Take each line in the entries below that holds "Metres" and show it.
+===+
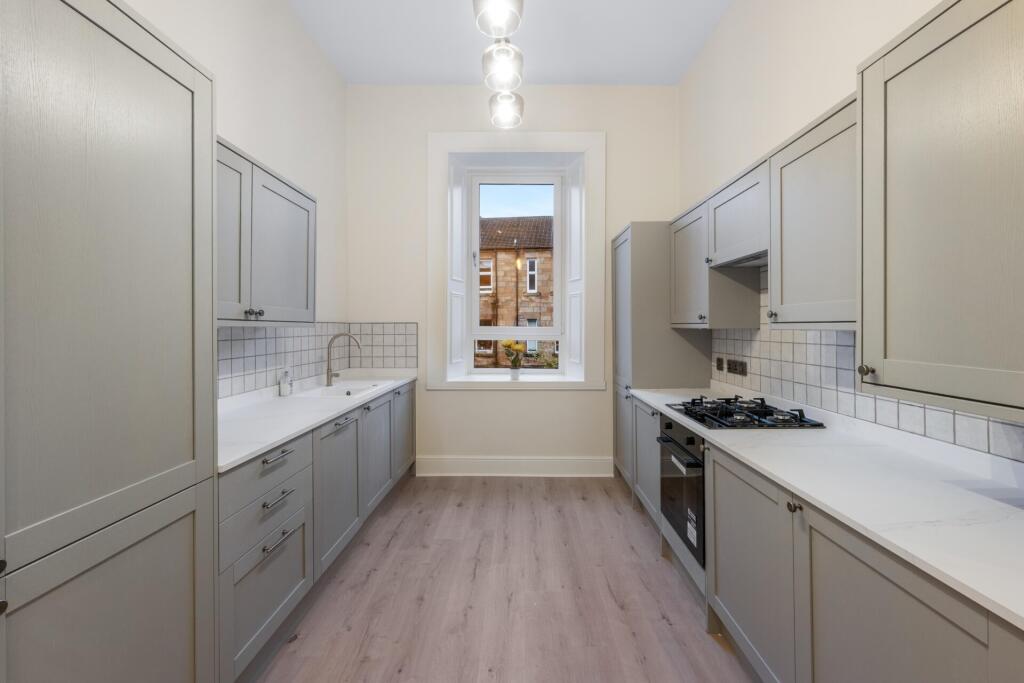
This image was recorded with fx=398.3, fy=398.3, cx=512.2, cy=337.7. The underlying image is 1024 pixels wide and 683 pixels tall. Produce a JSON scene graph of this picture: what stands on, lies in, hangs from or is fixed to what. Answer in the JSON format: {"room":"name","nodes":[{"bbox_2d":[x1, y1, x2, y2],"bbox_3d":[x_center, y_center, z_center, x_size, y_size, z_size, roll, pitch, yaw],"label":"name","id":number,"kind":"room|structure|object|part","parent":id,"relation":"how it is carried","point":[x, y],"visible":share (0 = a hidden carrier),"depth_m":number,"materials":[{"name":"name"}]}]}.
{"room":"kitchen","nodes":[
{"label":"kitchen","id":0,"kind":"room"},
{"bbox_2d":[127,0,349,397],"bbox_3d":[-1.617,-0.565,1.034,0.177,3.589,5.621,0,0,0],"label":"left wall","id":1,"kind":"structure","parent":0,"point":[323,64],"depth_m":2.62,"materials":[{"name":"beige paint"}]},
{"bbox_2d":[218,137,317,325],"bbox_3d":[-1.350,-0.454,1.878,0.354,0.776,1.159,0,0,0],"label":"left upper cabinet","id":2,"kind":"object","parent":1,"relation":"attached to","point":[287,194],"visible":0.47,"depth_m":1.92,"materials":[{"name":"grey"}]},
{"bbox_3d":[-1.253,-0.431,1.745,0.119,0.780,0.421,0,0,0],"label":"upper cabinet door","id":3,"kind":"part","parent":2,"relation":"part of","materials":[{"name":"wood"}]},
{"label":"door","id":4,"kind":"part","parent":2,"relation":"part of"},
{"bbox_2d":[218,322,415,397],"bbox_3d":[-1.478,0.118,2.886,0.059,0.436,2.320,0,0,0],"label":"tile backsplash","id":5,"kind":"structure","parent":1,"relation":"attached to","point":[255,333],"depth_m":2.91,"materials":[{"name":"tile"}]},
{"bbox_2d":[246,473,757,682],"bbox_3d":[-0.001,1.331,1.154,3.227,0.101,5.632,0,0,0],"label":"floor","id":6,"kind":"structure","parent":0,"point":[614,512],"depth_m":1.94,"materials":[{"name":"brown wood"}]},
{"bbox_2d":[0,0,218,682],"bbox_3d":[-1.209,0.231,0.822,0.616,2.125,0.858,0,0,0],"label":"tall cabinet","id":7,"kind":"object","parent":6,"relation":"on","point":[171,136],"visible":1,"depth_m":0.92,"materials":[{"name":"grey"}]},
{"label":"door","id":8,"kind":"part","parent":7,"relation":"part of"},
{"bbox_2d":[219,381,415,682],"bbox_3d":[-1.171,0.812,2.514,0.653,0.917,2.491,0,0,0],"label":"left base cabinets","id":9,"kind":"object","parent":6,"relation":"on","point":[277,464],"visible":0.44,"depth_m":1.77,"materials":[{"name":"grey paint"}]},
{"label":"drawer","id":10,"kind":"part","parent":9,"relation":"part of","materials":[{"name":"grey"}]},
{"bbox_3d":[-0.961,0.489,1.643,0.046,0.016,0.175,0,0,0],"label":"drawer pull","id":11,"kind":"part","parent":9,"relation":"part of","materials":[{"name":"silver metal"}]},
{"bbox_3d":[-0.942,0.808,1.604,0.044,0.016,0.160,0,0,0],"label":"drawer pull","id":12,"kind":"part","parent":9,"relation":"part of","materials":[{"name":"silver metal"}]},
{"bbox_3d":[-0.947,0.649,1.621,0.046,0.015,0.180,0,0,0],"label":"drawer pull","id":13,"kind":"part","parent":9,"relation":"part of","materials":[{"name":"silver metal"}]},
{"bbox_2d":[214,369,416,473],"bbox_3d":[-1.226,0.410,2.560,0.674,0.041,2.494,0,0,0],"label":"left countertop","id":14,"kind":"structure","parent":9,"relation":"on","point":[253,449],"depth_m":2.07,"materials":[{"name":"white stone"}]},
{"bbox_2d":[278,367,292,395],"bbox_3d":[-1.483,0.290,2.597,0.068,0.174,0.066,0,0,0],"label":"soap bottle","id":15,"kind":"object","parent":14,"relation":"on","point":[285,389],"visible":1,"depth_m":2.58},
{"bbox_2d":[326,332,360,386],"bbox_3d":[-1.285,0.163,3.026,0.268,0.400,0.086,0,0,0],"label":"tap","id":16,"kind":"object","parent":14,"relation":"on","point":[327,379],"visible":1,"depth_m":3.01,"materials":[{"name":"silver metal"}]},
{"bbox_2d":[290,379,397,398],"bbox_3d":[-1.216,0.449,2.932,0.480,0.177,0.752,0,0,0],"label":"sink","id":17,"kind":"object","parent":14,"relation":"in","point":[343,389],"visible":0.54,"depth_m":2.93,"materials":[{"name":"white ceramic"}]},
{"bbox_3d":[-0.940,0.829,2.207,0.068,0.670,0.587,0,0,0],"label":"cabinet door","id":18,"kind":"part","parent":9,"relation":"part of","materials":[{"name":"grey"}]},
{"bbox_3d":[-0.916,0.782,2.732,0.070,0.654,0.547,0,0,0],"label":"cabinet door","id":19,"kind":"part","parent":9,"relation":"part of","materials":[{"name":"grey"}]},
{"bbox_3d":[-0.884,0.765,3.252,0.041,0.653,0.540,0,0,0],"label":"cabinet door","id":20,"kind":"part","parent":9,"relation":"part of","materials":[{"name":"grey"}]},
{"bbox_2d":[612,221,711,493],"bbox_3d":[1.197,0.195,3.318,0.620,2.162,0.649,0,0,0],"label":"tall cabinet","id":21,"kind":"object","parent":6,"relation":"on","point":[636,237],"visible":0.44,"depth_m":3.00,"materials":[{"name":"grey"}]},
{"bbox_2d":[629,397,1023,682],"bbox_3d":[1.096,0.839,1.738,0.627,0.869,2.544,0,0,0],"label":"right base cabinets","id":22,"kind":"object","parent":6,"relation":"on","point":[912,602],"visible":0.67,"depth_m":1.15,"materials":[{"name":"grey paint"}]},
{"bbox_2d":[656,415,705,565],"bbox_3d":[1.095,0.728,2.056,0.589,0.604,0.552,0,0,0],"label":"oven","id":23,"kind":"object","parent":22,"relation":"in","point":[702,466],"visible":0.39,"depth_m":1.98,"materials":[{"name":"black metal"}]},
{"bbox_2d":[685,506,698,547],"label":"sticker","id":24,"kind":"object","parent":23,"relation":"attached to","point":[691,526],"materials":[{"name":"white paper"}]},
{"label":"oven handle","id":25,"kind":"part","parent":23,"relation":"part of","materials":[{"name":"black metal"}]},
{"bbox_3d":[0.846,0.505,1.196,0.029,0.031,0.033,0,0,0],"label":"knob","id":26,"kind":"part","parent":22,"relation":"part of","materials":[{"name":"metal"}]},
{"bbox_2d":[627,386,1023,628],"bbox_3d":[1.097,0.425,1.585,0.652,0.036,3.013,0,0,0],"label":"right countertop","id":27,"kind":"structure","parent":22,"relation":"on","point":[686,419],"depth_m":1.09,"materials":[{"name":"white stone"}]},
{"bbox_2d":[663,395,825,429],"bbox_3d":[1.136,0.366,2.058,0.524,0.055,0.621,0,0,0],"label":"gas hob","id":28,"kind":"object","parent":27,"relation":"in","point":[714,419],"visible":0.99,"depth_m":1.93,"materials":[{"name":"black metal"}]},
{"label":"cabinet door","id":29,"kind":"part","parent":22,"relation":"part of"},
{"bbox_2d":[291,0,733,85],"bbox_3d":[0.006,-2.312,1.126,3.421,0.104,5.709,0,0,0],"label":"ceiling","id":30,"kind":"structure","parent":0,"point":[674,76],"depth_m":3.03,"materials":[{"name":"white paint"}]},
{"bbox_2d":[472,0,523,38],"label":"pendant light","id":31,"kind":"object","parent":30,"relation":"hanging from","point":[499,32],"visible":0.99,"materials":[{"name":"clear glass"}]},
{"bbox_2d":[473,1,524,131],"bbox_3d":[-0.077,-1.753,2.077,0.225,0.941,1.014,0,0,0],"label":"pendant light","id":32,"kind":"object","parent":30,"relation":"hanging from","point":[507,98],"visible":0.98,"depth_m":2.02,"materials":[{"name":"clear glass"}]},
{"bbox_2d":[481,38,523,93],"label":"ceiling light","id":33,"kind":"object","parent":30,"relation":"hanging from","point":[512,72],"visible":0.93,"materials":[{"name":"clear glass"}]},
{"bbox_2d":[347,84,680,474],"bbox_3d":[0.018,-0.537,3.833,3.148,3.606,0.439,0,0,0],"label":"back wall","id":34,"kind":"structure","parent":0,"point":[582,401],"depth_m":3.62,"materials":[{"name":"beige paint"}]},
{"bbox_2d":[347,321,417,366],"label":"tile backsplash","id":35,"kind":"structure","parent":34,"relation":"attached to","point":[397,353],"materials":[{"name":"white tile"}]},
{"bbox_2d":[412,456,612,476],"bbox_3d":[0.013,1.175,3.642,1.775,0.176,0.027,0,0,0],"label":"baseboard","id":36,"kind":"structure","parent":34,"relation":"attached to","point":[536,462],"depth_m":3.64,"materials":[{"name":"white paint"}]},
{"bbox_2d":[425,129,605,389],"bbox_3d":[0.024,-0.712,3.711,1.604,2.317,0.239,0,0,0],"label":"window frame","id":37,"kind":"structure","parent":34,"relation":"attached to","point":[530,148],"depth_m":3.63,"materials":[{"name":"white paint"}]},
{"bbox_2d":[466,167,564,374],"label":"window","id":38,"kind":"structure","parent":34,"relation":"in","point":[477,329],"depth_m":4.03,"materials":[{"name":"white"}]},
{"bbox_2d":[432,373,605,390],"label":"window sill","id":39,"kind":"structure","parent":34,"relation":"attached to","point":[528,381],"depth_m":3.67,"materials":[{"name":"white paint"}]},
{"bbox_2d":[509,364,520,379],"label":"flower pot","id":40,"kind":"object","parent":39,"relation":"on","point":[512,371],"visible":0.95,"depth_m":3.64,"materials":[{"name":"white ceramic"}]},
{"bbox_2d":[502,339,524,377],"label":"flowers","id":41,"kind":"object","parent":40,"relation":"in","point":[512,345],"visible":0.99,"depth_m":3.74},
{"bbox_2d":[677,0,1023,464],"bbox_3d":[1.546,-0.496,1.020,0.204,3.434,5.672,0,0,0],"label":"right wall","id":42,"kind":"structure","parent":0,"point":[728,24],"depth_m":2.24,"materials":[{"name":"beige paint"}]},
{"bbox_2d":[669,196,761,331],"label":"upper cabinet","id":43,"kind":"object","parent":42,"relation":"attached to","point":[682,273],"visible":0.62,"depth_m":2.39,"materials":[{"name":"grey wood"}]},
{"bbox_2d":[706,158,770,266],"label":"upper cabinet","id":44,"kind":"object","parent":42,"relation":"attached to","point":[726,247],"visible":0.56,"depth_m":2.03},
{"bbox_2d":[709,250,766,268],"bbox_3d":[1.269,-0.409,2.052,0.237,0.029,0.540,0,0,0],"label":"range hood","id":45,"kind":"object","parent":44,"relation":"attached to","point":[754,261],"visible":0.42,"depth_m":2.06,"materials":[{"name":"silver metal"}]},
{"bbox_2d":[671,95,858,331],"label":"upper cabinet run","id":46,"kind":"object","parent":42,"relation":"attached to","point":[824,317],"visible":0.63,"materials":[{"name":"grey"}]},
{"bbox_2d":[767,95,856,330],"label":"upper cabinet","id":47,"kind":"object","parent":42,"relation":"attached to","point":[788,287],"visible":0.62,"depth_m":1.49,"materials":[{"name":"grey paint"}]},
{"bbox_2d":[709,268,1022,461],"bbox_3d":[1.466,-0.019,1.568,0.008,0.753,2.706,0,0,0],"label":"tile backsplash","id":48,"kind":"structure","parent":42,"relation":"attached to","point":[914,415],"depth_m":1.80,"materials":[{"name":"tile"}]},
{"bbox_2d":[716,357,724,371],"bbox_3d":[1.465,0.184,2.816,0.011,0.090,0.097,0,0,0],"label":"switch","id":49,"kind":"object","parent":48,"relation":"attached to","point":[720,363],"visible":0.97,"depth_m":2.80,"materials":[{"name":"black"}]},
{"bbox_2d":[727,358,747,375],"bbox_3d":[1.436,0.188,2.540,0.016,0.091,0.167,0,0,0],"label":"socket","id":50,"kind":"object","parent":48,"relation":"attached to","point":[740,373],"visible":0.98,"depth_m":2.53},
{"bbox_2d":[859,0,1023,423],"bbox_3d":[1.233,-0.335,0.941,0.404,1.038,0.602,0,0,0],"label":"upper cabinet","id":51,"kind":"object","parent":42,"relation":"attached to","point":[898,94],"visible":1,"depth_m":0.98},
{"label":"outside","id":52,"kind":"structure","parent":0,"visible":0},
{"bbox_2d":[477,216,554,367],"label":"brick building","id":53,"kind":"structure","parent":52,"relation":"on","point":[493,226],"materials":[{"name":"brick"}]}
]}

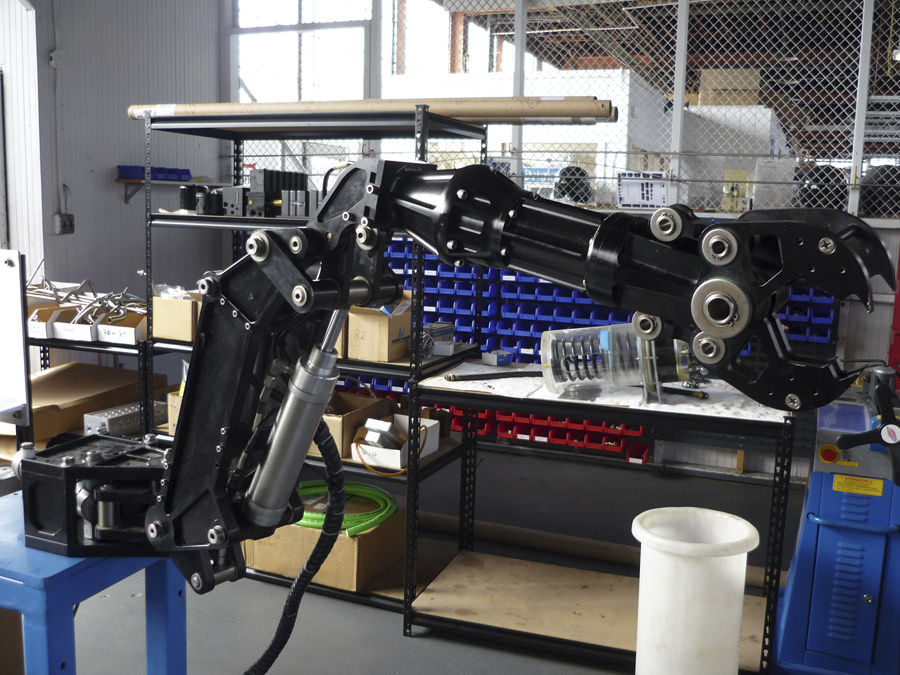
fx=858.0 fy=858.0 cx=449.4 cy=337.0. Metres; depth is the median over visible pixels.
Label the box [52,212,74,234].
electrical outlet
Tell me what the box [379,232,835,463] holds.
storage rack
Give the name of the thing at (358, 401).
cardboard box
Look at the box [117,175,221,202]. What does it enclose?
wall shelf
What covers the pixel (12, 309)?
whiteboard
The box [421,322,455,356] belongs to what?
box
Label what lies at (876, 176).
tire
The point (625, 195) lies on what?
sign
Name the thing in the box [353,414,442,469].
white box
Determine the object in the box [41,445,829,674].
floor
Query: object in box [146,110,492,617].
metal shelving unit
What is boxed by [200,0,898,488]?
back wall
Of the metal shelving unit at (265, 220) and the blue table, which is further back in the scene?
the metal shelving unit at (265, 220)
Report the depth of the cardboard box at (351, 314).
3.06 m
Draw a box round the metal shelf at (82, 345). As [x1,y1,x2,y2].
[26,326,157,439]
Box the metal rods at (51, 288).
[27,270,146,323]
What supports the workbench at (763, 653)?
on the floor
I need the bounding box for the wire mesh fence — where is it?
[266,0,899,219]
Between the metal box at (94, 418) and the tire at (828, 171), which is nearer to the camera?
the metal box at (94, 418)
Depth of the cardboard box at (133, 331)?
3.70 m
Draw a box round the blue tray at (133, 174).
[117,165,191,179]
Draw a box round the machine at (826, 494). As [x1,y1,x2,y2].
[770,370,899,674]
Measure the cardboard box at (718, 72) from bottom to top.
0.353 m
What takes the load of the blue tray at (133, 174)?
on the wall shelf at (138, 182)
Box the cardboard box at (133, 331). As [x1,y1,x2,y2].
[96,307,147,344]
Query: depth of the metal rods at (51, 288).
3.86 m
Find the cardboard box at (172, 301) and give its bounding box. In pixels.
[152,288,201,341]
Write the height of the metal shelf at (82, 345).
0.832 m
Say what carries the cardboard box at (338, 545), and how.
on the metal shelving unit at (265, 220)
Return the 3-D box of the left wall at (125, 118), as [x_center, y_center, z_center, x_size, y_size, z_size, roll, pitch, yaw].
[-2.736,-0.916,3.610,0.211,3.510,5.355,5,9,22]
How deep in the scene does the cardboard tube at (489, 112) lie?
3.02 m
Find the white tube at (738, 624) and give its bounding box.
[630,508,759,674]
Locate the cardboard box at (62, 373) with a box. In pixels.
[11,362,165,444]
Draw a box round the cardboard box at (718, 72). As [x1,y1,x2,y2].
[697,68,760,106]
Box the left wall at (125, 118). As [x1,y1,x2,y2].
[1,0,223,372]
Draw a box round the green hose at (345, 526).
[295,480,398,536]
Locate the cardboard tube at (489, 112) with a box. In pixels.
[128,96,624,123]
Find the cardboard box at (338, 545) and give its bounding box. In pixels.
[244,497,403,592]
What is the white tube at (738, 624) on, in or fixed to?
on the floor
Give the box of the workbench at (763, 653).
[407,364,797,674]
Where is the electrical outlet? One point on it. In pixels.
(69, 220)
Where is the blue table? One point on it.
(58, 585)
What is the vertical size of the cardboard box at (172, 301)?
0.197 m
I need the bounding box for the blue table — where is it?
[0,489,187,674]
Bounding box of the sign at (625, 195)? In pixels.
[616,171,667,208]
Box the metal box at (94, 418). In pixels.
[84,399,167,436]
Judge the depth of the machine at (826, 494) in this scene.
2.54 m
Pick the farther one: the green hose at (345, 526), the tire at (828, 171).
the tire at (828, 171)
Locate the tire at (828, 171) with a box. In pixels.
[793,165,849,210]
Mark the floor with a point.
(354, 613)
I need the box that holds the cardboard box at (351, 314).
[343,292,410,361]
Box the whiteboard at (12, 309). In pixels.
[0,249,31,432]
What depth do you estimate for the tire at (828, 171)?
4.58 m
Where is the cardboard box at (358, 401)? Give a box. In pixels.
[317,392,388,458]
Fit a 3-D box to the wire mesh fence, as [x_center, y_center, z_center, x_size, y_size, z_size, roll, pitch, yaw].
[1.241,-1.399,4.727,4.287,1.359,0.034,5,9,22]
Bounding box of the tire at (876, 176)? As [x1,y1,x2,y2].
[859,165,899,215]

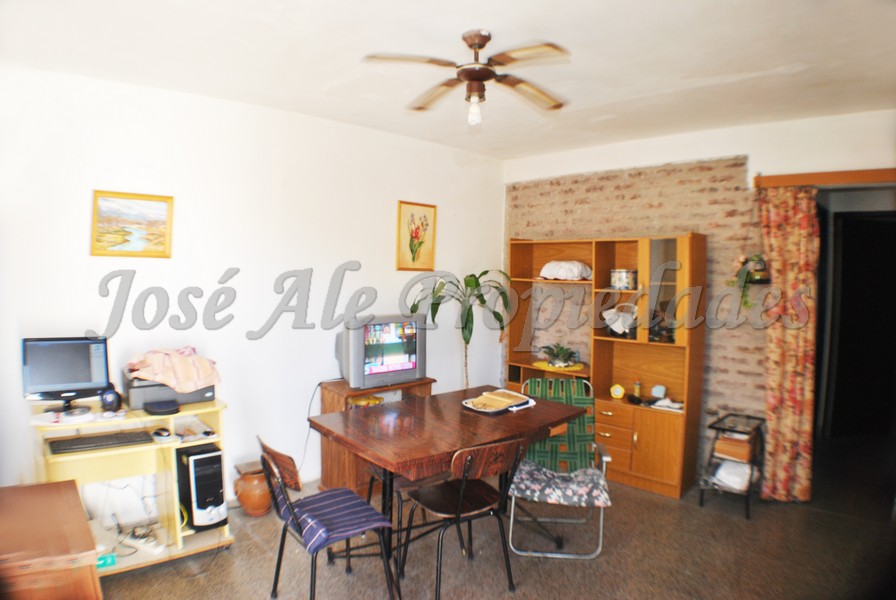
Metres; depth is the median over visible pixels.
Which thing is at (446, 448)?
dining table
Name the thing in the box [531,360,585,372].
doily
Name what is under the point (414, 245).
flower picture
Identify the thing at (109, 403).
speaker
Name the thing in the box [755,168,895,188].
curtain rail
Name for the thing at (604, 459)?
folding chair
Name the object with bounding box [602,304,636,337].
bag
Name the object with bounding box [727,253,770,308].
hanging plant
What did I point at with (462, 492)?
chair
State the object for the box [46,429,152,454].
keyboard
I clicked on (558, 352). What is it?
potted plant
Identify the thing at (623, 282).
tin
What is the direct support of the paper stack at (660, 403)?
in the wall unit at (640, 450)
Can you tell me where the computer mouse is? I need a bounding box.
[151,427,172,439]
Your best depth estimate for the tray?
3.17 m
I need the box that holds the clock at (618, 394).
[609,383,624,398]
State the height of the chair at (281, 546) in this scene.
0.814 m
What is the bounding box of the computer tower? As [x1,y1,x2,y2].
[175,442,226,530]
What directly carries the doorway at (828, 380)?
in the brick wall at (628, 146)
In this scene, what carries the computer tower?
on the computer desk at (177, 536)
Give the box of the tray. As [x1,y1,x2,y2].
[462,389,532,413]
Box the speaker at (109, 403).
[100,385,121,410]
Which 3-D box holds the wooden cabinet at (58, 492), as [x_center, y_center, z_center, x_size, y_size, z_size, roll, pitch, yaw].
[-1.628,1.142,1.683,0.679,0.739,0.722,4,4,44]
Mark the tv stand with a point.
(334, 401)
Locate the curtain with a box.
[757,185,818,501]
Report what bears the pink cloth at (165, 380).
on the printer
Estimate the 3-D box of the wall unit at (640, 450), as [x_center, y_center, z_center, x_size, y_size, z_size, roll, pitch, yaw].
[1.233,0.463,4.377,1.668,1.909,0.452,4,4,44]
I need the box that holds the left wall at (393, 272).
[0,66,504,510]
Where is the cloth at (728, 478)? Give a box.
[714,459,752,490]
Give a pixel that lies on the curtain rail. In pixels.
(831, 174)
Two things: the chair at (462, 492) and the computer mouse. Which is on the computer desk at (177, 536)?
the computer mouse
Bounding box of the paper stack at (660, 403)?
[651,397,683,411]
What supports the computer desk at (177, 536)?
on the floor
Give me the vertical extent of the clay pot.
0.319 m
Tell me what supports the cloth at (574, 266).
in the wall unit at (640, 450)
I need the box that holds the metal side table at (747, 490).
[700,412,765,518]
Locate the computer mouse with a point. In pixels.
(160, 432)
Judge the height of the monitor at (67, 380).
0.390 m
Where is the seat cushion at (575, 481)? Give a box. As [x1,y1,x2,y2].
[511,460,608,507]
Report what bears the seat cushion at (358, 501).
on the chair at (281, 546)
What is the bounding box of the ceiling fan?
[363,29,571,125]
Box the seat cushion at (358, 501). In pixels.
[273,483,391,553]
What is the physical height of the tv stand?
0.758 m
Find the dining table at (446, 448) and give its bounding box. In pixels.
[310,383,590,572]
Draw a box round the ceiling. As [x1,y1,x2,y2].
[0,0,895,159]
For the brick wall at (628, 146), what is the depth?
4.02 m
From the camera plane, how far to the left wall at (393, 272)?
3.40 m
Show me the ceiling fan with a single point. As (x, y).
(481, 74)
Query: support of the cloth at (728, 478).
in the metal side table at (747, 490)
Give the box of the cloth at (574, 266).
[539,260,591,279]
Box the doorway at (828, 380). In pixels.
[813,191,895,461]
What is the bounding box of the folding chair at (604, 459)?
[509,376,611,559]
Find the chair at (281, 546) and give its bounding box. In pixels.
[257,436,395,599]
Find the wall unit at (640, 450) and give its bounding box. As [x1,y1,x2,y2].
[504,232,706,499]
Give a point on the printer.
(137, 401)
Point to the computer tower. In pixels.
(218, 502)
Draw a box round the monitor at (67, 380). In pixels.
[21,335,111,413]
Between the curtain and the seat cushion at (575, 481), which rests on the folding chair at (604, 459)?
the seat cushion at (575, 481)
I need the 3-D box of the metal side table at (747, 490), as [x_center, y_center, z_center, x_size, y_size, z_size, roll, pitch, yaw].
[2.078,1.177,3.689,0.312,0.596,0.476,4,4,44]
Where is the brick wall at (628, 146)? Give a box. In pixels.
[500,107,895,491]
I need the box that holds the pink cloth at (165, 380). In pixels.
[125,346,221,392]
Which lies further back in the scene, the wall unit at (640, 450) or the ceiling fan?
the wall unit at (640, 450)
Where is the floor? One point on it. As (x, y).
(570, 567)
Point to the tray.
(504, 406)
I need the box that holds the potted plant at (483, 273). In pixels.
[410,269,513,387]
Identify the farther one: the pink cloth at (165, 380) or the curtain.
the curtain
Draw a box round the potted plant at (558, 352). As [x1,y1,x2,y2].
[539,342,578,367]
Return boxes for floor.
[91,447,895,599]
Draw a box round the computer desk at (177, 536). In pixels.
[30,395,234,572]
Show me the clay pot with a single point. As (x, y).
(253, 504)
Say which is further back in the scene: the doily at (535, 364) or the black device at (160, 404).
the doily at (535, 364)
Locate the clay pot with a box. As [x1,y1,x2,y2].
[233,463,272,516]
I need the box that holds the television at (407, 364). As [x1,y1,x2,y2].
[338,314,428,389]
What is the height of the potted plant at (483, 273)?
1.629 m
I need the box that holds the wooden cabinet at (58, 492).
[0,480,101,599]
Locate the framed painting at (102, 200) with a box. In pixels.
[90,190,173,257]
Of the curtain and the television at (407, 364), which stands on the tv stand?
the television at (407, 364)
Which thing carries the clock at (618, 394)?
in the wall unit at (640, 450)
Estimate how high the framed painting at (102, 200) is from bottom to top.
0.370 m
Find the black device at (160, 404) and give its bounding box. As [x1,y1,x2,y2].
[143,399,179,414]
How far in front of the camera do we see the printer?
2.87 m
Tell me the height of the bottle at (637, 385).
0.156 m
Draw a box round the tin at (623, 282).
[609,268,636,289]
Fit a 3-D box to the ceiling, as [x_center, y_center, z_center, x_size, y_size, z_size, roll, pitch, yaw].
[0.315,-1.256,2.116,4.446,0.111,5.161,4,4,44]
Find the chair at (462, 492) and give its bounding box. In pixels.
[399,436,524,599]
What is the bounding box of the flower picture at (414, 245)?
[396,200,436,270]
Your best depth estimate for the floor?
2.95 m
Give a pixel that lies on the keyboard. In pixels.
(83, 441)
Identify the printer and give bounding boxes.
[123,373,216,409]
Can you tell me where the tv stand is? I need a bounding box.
+===+
● **FINISHED EXERCISE**:
fx=858.0 fy=858.0 cx=449.4 cy=337.0. Metres; depth is the median over visible pixels.
Metres; depth is the median over visible pixels.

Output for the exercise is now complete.